Anger. (Sam had died taking a pigeon to the vet) Every cell in my body raged at pigeons scattered like pieces of torn paper in the sky, at women driving Ford Escorts, in fact, women drivers in general, and Sam's school friends who had the effrontery to still be living. If only I could be assured the Anger stage would pass. Trouble was I was angry and in denial all at once. And yes, there had been a few pathetic . . .
Bargaining sessions. Sometimes in the bathroom or behind the steering wheel I conducted one-sided negotiations with God, asking Him to please wind the clock back, so the events of 21 January would unfold five seconds earlier, so the car rolled down hill before Sam's foot touched the kerb, the pigeon was delivered safely to the vet and we all sat down around the kitchen table for Steve's lemon meringue pie. What's a little time-shuffling for the Great Creator? In return I'd do anything He (or She) required, including joining a nunnery, taking up women's rugby or pretending to enjoy sleeping in tents. All this would save me from ....
Depression. The wardrobe of sorrow houses many outfits... from self pity to fullblown insanity. But the word depression wasn't big enough to describe the ocean of melancholy I'd slipped into. There was no shoreline. The ocean had no floor. Some days I fought to stay afloat. On others I was suspended lifeless...For Kubler Ross to label this a "stage" was outrageous folly. And then to imply there would be a final stage of...
Acceptance. No way was I ever going to say its okay for a beautiful nine year old boy to die.
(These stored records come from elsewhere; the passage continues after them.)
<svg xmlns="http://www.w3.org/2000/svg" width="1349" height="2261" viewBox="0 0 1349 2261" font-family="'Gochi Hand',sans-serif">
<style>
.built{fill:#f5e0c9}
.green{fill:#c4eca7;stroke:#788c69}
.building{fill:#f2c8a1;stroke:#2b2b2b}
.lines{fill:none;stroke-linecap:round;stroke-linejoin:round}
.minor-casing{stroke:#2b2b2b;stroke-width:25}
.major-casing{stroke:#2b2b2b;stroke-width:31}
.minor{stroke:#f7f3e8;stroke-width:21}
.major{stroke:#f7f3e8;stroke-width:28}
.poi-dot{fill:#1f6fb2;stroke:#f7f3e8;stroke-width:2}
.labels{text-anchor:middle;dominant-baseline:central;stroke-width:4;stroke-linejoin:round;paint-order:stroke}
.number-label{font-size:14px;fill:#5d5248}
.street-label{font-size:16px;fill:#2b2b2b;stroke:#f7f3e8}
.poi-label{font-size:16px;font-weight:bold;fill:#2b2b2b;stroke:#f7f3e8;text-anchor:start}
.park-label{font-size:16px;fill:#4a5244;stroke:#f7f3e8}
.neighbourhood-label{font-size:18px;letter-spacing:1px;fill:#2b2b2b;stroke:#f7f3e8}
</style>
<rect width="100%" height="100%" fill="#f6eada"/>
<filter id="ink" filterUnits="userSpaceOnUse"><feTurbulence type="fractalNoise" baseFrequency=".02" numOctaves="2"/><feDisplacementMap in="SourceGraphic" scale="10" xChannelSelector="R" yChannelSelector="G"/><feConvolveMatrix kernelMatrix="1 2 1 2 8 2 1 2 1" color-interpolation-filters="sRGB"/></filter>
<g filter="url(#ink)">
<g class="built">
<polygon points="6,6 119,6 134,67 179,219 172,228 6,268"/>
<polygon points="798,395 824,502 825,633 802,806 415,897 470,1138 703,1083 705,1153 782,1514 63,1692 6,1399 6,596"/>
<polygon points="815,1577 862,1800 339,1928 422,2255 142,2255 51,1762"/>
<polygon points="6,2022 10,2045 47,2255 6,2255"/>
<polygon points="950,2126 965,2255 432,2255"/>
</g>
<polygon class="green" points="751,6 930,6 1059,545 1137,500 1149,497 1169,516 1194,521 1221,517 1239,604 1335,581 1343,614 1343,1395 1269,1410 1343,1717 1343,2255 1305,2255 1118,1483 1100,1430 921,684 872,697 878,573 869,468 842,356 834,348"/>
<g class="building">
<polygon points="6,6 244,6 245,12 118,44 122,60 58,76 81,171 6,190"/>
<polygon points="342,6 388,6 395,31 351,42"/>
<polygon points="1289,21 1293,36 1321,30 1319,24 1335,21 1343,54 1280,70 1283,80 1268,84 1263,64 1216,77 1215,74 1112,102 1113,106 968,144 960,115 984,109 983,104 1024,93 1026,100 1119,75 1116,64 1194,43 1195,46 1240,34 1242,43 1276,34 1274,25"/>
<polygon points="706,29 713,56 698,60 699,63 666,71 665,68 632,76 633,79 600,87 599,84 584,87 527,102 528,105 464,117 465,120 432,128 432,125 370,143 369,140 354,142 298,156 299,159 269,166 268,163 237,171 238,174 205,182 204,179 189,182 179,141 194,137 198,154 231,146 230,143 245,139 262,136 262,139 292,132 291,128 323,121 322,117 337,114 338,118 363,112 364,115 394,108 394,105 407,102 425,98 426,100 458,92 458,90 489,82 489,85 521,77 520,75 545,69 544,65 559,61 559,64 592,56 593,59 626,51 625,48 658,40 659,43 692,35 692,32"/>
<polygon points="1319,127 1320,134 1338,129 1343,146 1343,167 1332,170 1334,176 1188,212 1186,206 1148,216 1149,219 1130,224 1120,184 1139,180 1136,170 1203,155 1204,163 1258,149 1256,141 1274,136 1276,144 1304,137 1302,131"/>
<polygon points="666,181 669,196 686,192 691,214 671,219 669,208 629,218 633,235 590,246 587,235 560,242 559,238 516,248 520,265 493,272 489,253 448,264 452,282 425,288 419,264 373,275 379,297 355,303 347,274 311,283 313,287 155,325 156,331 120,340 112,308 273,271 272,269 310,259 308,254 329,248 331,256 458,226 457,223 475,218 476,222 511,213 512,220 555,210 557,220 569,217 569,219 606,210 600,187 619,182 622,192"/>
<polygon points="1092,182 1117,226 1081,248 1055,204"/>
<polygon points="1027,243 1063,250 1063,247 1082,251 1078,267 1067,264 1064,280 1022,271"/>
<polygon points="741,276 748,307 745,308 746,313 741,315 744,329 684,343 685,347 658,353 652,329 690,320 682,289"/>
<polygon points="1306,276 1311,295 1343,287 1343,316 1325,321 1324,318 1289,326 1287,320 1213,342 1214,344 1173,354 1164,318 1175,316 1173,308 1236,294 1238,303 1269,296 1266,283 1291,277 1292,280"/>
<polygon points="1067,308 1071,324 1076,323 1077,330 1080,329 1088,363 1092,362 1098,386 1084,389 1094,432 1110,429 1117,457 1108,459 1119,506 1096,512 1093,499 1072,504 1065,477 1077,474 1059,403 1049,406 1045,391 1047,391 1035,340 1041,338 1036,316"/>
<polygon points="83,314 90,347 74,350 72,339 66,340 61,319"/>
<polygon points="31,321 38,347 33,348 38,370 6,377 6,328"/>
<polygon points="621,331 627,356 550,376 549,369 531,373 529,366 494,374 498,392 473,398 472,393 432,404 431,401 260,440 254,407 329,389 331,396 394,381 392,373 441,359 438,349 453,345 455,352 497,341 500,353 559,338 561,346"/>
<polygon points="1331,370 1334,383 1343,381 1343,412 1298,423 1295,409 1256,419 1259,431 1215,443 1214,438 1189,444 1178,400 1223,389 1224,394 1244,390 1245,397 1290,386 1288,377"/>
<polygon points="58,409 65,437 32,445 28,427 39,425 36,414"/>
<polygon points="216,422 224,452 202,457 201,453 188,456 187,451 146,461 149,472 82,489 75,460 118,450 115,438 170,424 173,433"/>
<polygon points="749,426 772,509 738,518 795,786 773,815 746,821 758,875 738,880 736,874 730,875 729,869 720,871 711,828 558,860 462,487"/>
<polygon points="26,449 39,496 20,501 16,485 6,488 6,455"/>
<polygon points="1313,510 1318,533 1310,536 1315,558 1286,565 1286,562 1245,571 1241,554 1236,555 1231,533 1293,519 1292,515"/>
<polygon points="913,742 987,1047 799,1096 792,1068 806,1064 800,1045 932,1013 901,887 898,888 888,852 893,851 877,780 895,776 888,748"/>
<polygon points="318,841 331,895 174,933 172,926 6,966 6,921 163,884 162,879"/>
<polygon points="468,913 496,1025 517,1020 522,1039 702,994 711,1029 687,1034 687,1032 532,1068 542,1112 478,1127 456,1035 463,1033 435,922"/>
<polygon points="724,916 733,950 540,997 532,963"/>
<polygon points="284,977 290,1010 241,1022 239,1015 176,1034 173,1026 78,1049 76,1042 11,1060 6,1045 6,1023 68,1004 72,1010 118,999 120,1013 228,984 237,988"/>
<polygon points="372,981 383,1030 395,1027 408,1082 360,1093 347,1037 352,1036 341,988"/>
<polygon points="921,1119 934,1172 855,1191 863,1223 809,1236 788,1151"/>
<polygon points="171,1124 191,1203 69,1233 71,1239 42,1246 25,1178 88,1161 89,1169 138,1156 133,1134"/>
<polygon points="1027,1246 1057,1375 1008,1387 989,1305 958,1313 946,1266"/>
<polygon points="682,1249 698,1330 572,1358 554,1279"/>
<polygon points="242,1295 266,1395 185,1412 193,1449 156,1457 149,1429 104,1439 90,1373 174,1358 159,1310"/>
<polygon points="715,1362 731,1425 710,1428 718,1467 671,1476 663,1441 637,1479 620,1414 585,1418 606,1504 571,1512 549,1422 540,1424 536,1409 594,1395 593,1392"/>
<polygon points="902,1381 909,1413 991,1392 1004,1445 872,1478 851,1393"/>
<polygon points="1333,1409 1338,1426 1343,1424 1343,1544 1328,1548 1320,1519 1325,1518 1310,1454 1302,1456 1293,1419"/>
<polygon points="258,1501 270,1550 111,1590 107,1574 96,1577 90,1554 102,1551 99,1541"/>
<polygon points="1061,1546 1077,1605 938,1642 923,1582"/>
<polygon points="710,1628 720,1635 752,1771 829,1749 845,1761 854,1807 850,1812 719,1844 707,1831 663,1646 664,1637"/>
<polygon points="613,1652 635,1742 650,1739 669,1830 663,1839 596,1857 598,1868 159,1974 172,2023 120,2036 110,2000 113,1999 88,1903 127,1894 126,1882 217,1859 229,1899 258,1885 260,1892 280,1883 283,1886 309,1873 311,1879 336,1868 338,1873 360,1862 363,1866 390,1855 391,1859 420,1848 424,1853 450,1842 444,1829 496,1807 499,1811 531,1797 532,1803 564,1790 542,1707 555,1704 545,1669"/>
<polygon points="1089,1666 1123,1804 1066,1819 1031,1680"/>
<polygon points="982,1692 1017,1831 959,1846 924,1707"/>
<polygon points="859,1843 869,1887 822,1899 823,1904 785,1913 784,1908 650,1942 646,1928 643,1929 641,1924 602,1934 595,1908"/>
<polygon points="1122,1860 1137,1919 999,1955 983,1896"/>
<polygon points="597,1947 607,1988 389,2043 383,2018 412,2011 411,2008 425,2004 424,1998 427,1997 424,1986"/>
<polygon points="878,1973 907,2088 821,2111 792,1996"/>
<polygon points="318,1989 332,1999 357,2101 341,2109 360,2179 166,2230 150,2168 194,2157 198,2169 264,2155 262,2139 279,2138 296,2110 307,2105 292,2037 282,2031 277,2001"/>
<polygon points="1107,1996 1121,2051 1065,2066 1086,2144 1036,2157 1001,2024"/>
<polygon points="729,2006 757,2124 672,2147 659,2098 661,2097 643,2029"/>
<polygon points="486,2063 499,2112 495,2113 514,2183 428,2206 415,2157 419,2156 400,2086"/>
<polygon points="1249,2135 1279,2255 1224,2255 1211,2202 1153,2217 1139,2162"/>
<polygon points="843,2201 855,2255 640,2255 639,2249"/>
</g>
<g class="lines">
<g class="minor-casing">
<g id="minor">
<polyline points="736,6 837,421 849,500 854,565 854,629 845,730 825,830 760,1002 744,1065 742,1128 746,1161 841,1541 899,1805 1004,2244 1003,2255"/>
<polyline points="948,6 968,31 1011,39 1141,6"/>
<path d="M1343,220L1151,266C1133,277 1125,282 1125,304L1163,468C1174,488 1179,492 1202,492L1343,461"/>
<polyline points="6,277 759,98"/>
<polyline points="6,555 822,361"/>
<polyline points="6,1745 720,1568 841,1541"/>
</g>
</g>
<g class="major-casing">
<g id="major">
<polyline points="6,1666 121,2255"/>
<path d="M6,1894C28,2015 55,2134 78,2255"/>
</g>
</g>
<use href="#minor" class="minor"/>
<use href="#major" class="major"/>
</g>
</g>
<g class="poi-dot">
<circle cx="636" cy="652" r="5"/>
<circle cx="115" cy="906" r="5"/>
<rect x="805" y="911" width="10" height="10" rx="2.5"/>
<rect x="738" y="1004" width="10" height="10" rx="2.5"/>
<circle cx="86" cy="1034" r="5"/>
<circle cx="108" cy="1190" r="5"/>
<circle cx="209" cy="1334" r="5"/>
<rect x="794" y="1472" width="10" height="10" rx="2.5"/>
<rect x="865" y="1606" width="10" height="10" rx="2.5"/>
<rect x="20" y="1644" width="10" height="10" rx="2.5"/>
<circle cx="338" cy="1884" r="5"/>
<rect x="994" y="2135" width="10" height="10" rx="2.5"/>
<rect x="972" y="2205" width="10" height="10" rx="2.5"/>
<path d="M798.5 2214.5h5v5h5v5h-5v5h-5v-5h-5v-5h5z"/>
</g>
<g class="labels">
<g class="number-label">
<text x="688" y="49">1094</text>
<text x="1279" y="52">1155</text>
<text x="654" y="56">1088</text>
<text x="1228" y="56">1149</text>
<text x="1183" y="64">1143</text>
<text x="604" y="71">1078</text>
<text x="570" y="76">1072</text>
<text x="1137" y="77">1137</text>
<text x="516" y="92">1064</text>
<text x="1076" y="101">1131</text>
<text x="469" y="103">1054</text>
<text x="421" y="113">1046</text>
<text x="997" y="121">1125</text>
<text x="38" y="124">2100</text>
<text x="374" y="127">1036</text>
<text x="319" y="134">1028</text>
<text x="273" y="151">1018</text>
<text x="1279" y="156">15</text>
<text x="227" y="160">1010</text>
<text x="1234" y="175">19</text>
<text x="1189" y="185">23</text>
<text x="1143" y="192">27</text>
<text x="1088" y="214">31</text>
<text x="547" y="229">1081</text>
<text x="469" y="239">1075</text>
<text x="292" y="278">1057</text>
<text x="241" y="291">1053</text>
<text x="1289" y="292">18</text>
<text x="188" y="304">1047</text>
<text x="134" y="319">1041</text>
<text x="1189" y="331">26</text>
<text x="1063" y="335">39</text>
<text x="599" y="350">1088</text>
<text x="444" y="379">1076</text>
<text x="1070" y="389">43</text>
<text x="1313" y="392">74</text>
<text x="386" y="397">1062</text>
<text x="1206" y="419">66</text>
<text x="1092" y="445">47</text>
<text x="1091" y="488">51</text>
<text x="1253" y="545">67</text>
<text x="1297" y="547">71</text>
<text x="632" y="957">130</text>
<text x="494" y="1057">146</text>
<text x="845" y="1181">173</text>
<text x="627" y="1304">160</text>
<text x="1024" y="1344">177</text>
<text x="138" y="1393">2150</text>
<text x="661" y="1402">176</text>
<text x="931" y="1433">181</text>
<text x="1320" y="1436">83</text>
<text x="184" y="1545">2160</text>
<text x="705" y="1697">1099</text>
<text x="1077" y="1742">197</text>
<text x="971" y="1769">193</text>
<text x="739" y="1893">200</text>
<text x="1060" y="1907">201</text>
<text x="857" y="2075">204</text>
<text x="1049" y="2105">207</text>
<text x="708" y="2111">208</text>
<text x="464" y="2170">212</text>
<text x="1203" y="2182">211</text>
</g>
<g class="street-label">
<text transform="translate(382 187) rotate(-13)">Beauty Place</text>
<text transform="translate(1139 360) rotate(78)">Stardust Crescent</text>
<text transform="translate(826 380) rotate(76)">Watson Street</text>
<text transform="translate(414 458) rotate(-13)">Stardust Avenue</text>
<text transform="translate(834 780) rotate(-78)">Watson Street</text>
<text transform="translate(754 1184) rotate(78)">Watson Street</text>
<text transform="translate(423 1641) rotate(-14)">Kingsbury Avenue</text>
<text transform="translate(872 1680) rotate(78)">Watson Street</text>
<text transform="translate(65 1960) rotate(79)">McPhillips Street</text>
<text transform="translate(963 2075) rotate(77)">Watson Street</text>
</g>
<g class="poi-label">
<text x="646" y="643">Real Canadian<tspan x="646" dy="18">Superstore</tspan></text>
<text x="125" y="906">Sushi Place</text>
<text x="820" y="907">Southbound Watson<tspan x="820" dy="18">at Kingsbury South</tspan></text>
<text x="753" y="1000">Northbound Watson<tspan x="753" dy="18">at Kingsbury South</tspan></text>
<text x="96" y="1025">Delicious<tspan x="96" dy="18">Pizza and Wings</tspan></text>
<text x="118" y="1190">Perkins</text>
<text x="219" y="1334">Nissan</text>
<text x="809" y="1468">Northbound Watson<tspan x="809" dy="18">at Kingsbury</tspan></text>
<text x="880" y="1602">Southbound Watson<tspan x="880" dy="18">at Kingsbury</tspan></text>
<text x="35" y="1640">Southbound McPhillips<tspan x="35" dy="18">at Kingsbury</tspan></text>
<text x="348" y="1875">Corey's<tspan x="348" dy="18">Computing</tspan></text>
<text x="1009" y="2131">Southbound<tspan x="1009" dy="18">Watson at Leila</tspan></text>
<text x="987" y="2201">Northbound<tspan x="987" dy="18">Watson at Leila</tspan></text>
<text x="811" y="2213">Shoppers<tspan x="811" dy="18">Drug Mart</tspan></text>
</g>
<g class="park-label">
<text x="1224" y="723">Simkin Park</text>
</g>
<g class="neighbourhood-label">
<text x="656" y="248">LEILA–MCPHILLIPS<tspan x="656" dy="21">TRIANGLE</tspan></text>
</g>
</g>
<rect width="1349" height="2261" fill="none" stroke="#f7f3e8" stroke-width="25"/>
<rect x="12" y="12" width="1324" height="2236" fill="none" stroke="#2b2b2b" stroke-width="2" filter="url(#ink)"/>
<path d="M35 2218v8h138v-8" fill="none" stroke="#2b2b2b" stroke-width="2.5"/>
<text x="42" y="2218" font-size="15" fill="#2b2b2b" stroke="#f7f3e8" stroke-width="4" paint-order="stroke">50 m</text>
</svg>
And Kubler Ross missed a few stages while she was at it, including guilt, selfhatred, hysteria, loss of hope, paranoia, unacceptable confession in public and a powerful urge to open the car door and hurl oneself on to the motorway.
I turned back to "The Cat and its Health".
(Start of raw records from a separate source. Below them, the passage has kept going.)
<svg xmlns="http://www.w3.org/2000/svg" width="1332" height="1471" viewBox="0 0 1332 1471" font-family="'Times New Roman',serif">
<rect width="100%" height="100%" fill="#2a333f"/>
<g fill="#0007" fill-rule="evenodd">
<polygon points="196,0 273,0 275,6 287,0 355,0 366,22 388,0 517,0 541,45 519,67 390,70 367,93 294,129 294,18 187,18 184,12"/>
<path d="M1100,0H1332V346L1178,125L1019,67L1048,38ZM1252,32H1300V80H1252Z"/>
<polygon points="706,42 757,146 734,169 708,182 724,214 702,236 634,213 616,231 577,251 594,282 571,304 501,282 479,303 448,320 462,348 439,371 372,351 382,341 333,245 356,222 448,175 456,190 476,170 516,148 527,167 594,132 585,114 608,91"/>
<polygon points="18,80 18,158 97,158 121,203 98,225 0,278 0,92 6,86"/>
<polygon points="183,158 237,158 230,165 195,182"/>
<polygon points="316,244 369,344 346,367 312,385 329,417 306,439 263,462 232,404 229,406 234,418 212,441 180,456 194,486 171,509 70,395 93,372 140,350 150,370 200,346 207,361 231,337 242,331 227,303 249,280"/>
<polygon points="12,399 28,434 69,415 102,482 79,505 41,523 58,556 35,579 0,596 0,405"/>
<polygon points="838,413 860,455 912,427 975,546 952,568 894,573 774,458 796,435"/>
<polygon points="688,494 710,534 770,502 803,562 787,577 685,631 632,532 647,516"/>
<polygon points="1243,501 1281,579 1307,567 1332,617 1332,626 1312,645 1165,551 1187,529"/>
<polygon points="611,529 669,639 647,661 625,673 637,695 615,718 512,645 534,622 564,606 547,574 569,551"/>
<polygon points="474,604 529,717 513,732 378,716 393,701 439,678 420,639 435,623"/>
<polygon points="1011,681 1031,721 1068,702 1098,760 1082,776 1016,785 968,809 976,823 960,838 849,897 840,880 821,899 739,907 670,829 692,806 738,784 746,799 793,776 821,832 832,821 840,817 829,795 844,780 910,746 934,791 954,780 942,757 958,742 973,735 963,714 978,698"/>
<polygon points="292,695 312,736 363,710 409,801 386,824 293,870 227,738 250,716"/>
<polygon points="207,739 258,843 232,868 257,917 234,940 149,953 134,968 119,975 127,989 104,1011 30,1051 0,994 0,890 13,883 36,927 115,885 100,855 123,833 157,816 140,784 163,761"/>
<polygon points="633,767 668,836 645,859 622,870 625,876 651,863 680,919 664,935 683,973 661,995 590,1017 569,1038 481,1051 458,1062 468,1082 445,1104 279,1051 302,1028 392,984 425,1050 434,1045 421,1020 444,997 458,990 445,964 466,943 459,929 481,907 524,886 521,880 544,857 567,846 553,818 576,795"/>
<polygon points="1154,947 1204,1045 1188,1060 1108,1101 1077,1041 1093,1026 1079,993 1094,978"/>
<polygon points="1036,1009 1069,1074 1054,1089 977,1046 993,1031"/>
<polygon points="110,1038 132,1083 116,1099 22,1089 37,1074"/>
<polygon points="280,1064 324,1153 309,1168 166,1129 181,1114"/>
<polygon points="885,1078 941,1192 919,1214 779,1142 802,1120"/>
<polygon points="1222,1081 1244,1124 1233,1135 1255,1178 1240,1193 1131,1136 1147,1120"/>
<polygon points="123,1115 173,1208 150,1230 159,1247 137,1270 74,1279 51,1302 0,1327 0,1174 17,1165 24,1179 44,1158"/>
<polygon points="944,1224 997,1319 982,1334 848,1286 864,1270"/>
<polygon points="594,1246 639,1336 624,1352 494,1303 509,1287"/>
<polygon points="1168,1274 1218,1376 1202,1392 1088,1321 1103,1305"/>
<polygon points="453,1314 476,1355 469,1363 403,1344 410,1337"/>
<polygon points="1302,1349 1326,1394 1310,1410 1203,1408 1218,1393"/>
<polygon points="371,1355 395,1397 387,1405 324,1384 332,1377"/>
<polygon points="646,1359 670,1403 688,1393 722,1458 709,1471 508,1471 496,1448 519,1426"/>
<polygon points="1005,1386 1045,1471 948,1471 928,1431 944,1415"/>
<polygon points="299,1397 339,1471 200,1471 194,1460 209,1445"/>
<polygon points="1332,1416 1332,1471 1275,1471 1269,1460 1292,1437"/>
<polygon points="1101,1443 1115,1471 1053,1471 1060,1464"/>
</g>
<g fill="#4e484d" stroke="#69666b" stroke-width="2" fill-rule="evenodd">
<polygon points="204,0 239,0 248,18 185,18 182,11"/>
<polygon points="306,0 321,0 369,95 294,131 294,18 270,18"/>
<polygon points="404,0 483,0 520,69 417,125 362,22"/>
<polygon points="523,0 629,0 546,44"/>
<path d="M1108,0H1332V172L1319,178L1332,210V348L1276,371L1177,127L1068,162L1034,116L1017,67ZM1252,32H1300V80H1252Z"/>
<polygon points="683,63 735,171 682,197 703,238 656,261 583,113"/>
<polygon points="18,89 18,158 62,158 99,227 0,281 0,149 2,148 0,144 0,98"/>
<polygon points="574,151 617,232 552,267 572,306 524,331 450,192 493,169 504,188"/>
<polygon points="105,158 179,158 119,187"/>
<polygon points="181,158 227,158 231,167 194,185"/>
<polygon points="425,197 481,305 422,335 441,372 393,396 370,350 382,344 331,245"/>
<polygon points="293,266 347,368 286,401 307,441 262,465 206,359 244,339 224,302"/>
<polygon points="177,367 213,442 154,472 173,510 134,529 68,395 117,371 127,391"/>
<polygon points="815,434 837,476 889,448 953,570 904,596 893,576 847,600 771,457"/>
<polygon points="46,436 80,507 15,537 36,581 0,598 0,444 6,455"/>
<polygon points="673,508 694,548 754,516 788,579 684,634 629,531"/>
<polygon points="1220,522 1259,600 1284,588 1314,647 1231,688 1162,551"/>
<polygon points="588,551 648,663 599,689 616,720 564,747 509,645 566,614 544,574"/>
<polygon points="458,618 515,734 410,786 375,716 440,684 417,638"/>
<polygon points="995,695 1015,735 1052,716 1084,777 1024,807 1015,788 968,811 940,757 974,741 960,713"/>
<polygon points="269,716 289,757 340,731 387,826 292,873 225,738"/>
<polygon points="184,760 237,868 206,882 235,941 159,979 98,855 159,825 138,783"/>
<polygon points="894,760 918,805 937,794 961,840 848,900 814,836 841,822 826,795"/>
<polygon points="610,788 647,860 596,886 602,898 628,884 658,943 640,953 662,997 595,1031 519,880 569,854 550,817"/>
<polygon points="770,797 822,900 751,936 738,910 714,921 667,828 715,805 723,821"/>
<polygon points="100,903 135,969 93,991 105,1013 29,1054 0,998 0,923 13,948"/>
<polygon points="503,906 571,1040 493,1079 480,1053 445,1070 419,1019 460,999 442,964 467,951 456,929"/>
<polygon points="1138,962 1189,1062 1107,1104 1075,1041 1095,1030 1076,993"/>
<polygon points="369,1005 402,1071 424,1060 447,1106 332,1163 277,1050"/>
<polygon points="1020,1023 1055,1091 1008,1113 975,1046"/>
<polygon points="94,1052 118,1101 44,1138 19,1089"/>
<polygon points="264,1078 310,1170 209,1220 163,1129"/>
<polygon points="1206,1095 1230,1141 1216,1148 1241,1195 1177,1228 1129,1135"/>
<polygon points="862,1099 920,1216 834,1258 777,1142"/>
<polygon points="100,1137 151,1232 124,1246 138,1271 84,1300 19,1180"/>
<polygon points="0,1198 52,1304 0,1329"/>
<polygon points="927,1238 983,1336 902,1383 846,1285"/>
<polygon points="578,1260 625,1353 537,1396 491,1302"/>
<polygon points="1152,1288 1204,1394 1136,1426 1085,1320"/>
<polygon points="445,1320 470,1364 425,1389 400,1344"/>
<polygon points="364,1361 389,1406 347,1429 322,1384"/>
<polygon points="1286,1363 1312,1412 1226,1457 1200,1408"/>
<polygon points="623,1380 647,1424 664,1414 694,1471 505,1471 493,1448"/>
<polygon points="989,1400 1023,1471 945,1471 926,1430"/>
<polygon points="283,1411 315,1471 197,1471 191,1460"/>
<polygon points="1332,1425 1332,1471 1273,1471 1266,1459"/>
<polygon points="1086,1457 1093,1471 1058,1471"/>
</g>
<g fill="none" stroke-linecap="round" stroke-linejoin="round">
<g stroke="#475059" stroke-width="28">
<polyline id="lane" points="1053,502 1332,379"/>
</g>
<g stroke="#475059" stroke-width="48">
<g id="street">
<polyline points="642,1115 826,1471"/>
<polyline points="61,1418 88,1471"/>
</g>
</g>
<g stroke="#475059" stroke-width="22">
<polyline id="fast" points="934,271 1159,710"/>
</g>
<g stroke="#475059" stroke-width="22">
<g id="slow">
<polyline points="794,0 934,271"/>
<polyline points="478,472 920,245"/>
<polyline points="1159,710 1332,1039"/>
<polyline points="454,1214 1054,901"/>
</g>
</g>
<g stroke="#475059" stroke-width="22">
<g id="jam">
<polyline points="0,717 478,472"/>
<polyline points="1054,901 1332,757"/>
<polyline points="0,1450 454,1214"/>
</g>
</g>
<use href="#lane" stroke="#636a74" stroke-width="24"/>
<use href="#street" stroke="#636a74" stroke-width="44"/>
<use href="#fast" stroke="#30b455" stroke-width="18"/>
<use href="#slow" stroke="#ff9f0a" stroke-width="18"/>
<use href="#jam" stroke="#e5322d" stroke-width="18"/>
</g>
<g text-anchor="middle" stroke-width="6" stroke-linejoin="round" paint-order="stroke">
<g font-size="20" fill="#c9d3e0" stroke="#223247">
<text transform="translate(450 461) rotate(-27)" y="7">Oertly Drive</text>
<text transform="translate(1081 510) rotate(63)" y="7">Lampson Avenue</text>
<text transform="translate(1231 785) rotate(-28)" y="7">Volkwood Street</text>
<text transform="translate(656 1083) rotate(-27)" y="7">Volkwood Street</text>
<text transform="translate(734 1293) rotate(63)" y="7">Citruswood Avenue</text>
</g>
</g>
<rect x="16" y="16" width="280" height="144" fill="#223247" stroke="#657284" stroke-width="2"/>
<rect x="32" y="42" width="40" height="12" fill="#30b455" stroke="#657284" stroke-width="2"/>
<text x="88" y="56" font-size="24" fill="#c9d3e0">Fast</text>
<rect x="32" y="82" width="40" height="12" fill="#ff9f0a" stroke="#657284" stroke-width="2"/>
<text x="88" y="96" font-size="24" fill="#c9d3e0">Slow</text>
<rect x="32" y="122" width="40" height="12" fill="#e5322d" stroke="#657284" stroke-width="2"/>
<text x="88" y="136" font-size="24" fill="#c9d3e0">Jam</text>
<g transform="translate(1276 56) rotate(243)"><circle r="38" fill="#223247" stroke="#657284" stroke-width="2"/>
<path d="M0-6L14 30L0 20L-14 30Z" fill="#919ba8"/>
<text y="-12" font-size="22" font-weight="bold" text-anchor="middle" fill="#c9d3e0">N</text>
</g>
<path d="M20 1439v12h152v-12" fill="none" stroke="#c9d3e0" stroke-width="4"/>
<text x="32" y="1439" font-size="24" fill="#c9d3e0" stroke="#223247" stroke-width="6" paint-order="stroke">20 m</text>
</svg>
The cover blurb says "a small black feline helped mend a family's broken hearts". The rest of the story is about how with Cleo's help they did find acceptance - though never the "closure" that journalists seem to think appropriate. Someone said Facing Up to Goodbyes often includes "noticing what is in God's other hand." Perhaps Cleo, for this family, was that different gift,  incarnating for the Browns, The Healer some of us know better as Jesus.


To Chew Over: What griefs lurk unattended to in your soul? Can you find a friend to help you with healing? 

Be still, my soul: the Lord is on thy side.
Bear patiently the cross of grief or pain.
Leave to thy God to order and provide;
In every change, He faithful will remain.
Be still, my soul: thy best, thy heavenly Friend
Through thorny ways leads to a joyful end.